Reproduce everything from the start of the data down to the line containing "[1608, 980, 1636, 991] StreetNumber: 1138", with that line included, and leave the pictures out of your answer.
>> START
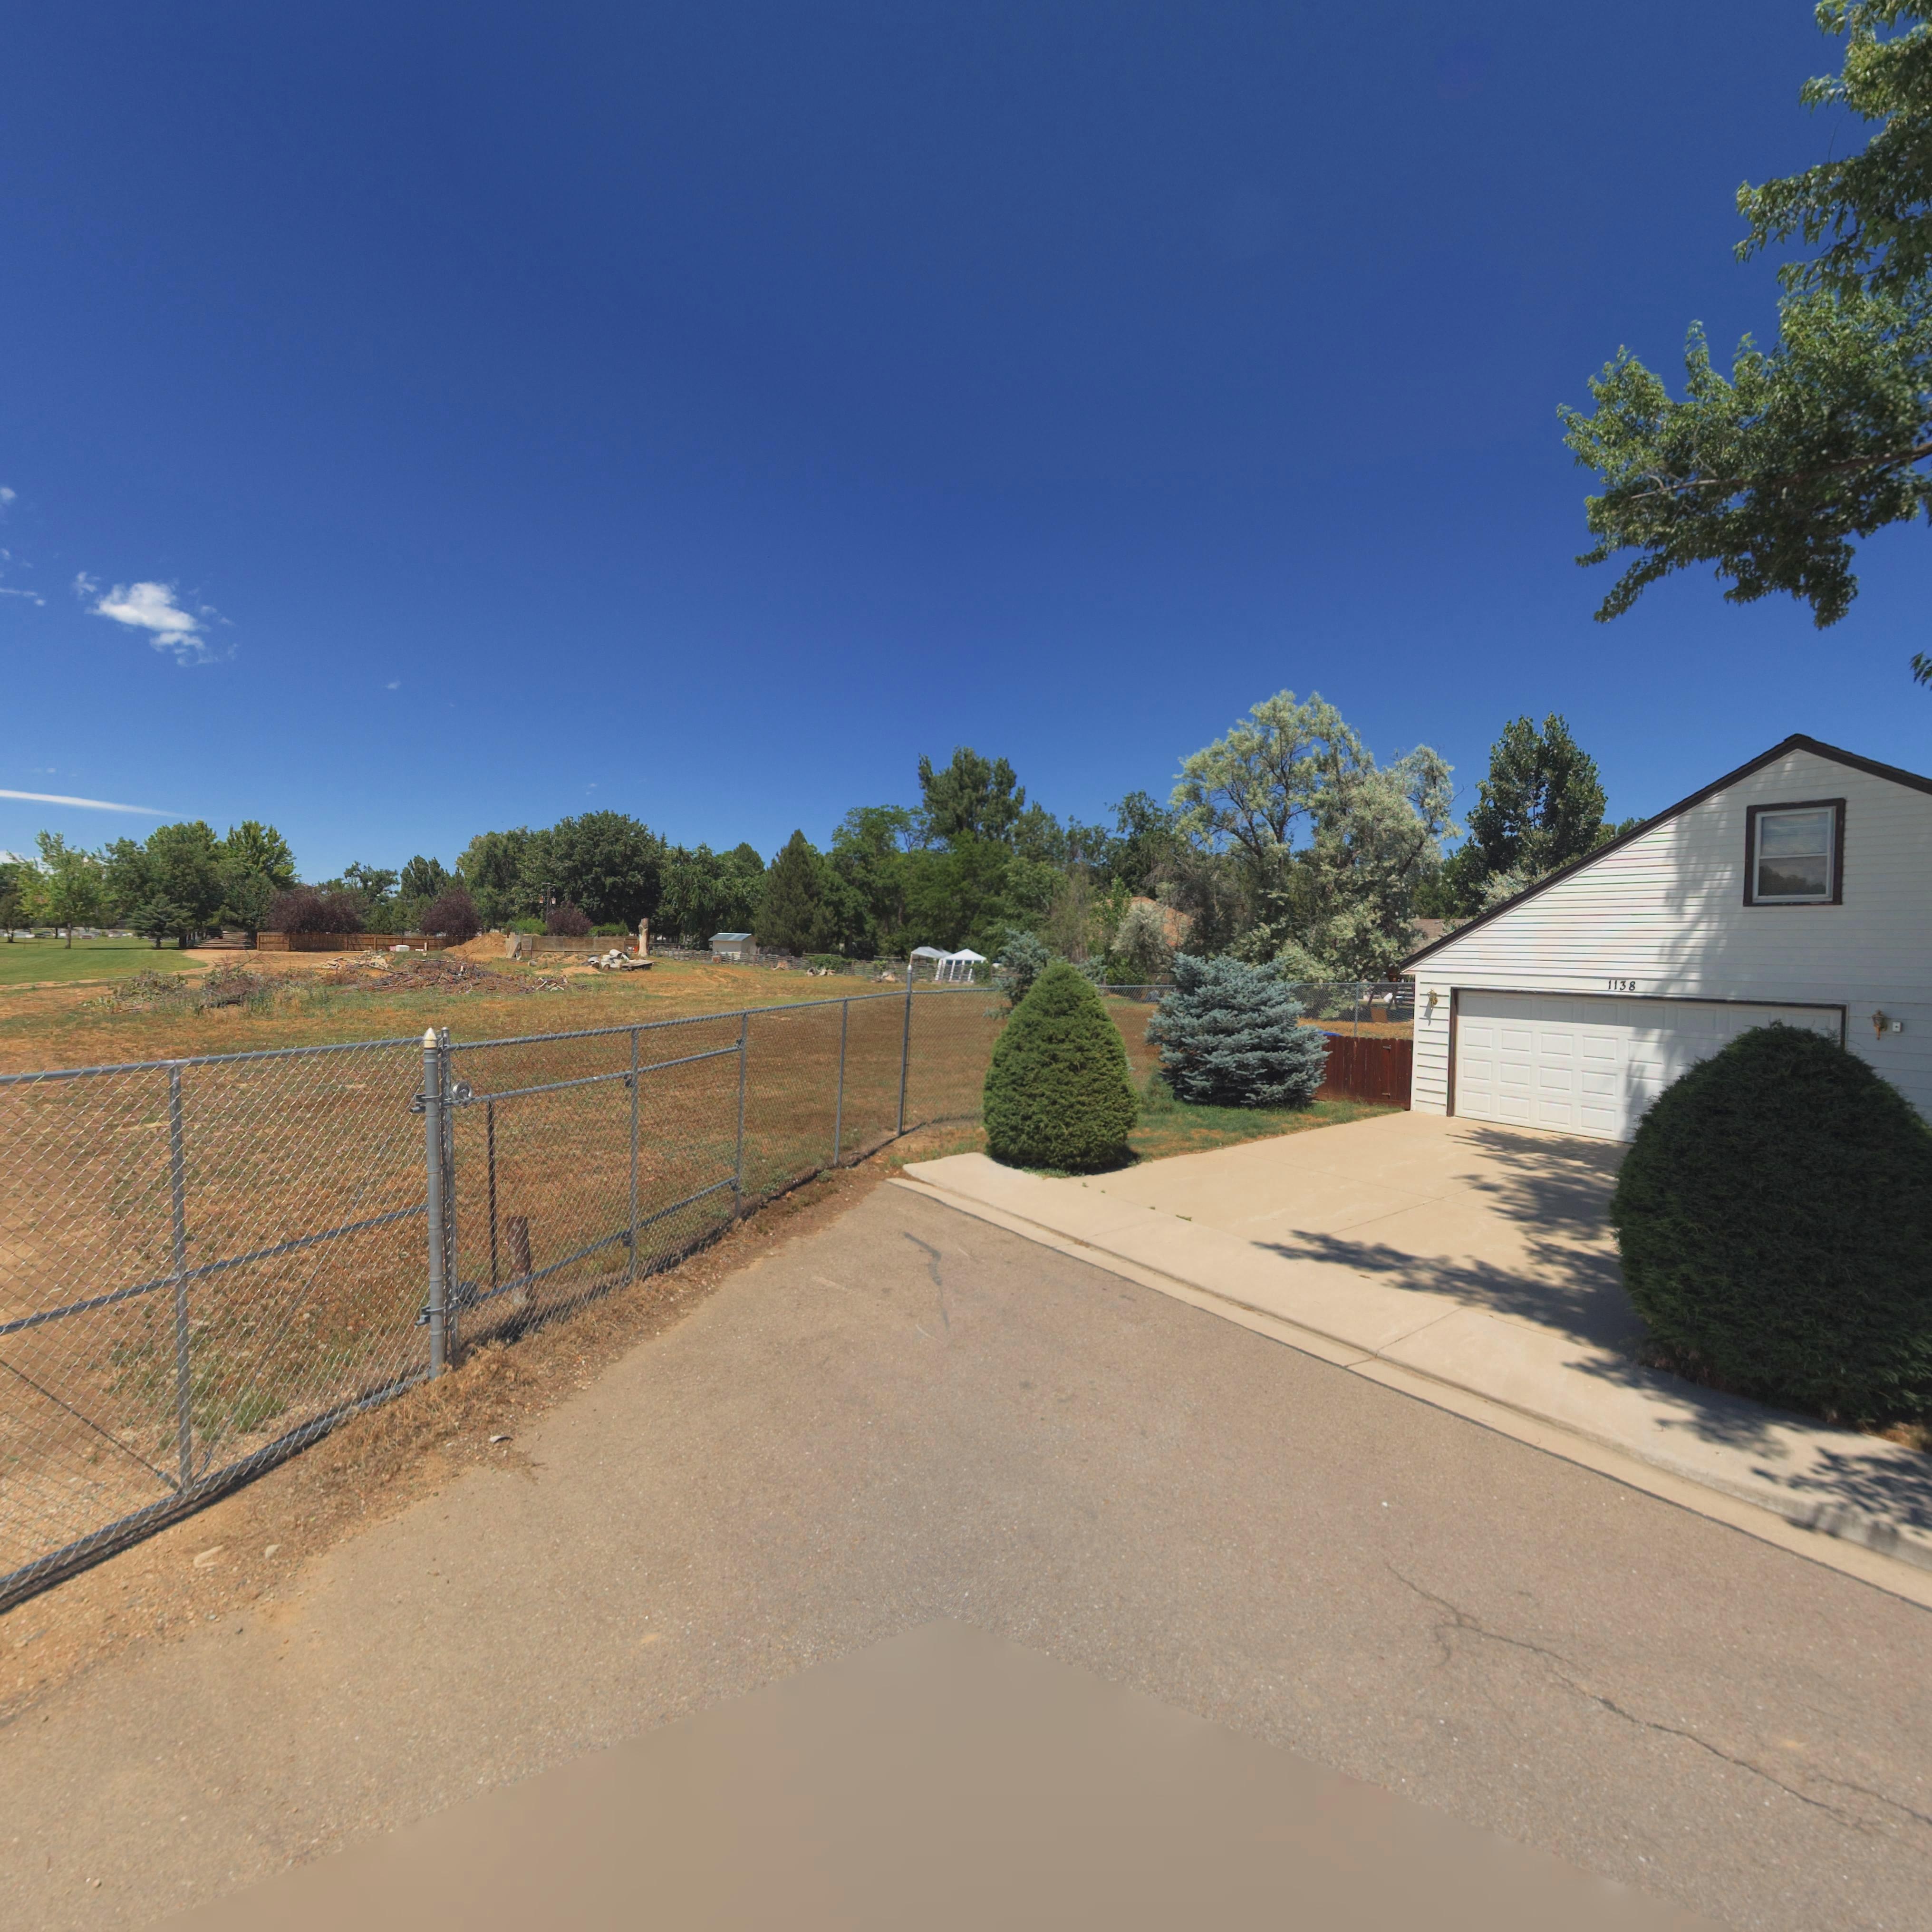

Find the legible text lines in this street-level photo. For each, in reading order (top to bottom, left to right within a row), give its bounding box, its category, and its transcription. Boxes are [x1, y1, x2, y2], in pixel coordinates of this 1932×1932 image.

[1608, 980, 1636, 991] StreetNumber: 1138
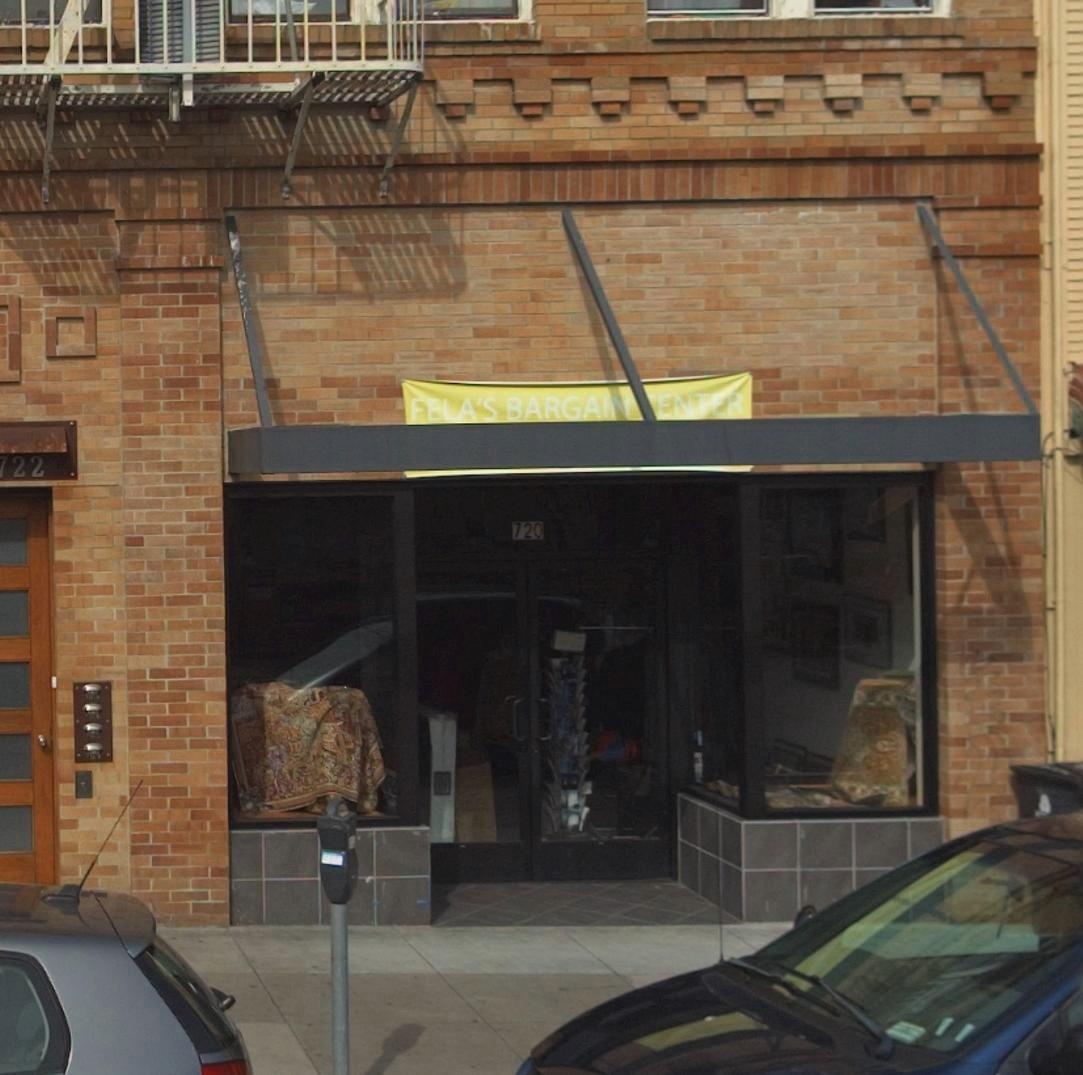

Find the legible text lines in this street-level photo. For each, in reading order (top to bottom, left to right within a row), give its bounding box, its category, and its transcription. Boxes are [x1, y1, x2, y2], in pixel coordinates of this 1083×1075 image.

[409, 391, 744, 423] BusinessName: FELA'S BARGAIN *ENTER
[513, 521, 543, 540] StreetNumber: 720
>> END
▶ _Correct response_
Find the legible text lines in this street-level photo. For each, in reading order (top to bottom, left to right within a row), give its bounding box, its category, and its transcription. Boxes are [x1, y1, x2, y2], in pixel coordinates of this 1932×1932 image.

[1608, 980, 1636, 991] StreetNumber: 1138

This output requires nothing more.